(WORK INSTRUCTION): Return the complete listing without omission.

■ ■ ■ ■ ■ ■ ■

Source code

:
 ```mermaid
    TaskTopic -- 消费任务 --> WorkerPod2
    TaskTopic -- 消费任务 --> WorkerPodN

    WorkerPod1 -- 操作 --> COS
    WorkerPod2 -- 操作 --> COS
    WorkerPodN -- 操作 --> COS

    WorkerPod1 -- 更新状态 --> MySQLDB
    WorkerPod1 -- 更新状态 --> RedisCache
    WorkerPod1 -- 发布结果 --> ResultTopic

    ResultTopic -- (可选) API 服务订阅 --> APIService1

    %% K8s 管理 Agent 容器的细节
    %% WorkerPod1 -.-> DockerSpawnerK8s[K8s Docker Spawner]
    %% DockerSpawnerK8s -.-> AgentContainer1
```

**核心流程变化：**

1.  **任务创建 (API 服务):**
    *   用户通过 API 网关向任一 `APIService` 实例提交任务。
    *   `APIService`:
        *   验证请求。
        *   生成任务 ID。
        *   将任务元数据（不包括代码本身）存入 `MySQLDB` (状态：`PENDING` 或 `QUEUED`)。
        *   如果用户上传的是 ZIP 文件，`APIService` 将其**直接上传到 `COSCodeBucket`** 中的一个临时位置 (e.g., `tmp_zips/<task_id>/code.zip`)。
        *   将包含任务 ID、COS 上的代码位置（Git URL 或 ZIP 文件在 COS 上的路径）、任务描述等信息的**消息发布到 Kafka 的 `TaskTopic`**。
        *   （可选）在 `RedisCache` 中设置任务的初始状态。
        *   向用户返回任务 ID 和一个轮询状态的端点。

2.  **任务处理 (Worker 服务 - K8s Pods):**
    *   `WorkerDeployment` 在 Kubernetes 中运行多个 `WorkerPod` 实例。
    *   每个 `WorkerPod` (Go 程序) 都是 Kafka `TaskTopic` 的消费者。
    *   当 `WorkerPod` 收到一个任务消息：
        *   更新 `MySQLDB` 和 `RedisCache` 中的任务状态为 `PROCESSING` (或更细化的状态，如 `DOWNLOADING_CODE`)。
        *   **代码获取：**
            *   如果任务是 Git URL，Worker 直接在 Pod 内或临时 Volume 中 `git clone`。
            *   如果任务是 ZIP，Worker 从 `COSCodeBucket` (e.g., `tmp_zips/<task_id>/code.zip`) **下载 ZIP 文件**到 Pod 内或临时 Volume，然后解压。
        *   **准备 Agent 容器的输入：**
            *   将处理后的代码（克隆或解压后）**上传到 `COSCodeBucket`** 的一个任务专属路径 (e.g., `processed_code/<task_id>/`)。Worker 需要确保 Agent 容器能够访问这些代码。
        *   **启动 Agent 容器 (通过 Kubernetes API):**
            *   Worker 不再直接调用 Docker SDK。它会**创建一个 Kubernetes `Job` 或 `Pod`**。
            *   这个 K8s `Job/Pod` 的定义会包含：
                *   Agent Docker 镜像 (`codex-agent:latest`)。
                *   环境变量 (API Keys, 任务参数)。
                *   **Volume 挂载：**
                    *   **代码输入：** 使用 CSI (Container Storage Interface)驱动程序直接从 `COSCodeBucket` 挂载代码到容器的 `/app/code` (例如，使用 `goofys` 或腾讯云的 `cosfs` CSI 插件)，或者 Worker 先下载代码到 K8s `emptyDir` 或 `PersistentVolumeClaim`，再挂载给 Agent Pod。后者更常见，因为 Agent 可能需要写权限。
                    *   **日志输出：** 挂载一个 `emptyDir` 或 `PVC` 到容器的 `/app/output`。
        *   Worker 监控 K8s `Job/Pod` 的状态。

■ ■ ■ ■ ■ ■ ■

(RESULT FOR THIS TASK):
Source code

:
 ```mermaid
    TaskTopic -- 消费任务 --> WorkerPod2
    TaskTopic -- 消费任务 --> WorkerPodN

    WorkerPod1 -- 操作 --> COS
    WorkerPod2 -- 操作 --> COS
    WorkerPodN -- 操作 --> COS

    WorkerPod1 -- 更新状态 --> MySQLDB
    WorkerPod1 -- 更新状态 --> RedisCache
    WorkerPod1 -- 发布结果 --> ResultTopic

    ResultTopic -- (可选) API 服务订阅 --> APIService1

    %% K8s 管理 Agent 容器的细节
    %% WorkerPod1 -.-> DockerSpawnerK8s[K8s Docker Spawner]
    %% DockerSpawnerK8s -.-> AgentContainer1
```

**核心流程变化：**

1.  **任务创建 (API 服务):**
    *   用户通过 API 网关向任一 `APIService` 实例提交任务。
    *   `APIService`:
        *   验证请求。
        *   生成任务 ID。
        *   将任务元数据（不包括代码本身）存入 `MySQLDB` (状态：`PENDING` 或 `QUEUED`)。
        *   如果用户上传的是 ZIP 文件，`APIService` 将其**直接上传到 `COSCodeBucket`** 中的一个临时位置 (e.g., `tmp_zips/<task_id>/code.zip`)。
        *   将包含任务 ID、COS 上的代码位置（Git URL 或 ZIP 文件在 COS 上的路径）、任务描述等信息的**消息发布到 Kafka 的 `TaskTopic`**。
        *   （可选）在 `RedisCache` 中设置任务的初始状态。
        *   向用户返回任务 ID 和一个轮询状态的端点。

2.  **任务处理 (Worker 服务 - K8s Pods):**
    *   `WorkerDeployment` 在 Kubernetes 中运行多个 `WorkerPod` 实例。
    *   每个 `WorkerPod` (Go 程序) 都是 Kafka `TaskTopic` 的消费者。
    *   当 `WorkerPod` 收到一个任务消息：
        *   更新 `MySQLDB` 和 `RedisCache` 中的任务状态为 `PROCESSING` (或更细化的状态，如 `DOWNLOADING_CODE`)。
        *   **代码获取：**
            *   如果任务是 Git URL，Worker 直接在 Pod 内或临时 Volume 中 `git clone`。
            *   如果任务是 ZIP，Worker 从 `COSCodeBucket` (e.g., `tmp_zips/<task_id>/code.zip`) **下载 ZIP 文件**到 Pod 内或临时 Volume，然后解压。
        *   **准备 Agent 容器的输入：**
            *   将处理后的代码（克隆或解压后）**上传到 `COSCodeBucket`** 的一个任务专属路径 (e.g., `processed_code/<task_id>/`)。Worker 需要确保 Agent 容器能够访问这些代码。
        *   **启动 Agent 容器 (通过 Kubernetes API):**
            *   Worker 不再直接调用 Docker SDK。它会**创建一个 Kubernetes `Job` 或 `Pod`**。
            *   这个 K8s `Job/Pod` 的定义会包含：
                *   Agent Docker 镜像 (`codex-agent:latest`)。
                *   环境变量 (API Keys, 任务参数)。
                *   **Volume 挂载：**
                    *   **代码输入：** 使用 CSI (Container Storage Interface)驱动程序直接从 `COSCodeBucket` 挂载代码到容器的 `/app/code` (例如，使用 `goofys` 或腾讯云的 `cosfs` CSI 插件)，或者 Worker 先下载代码到 K8s `emptyDir` 或 `PersistentVolumeClaim`，再挂载给 Agent Pod。后者更常见，因为 Agent 可能需要写权限。
                    *   **日志输出：** 挂载一个 `emptyDir` 或 `PVC` 到容器的 `/app/output`。
        *   Worker 监控 K8s `Job/Pod` 的状态。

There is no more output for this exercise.